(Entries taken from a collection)
┄┄┄┄┄┄┄┄┄┄

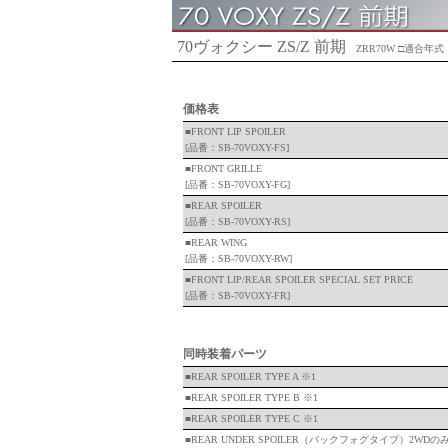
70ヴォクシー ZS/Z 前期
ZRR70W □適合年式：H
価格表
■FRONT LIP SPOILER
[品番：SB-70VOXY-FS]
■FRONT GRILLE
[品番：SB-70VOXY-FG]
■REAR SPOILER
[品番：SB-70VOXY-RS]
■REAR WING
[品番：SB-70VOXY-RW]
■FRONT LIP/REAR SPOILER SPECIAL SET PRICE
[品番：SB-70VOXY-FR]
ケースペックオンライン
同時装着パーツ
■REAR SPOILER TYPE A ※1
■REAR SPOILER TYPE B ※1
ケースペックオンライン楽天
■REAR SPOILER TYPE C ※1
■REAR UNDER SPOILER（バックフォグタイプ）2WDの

┄┄┄┄┄┄┄┄┄┄

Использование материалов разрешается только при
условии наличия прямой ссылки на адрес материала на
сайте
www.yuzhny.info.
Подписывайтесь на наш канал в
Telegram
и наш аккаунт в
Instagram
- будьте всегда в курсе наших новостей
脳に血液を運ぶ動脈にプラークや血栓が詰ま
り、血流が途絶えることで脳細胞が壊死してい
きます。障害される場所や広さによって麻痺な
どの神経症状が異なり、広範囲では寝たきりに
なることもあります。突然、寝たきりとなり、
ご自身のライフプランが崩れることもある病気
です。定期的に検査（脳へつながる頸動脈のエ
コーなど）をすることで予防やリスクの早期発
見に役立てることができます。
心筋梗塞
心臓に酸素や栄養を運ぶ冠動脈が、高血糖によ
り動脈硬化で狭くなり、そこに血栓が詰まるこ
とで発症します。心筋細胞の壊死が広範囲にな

┄┄┄┄┄┄┄┄┄┄

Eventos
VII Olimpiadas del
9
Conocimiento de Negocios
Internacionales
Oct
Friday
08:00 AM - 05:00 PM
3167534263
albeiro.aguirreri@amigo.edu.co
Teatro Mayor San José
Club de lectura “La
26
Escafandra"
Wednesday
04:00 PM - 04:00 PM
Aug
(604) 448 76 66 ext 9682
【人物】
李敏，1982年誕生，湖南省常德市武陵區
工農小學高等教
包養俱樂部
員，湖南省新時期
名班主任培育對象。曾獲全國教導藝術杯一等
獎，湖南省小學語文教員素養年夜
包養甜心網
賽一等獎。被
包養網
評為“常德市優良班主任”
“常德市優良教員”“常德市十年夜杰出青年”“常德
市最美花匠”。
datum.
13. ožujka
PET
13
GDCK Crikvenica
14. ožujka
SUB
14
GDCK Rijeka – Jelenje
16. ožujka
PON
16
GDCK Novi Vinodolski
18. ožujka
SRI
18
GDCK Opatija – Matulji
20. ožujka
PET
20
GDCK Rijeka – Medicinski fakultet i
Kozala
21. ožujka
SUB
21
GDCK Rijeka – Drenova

┄┄┄┄┄┄┄┄┄┄

To do: Copy each line in the entries above where the word "FRONT" shows up.

Answer for this exercise:
■FRONT LIP SPOILER
■FRONT GRILLE
■FRONT LIP/REAR SPOILER SPECIAL SET PRICE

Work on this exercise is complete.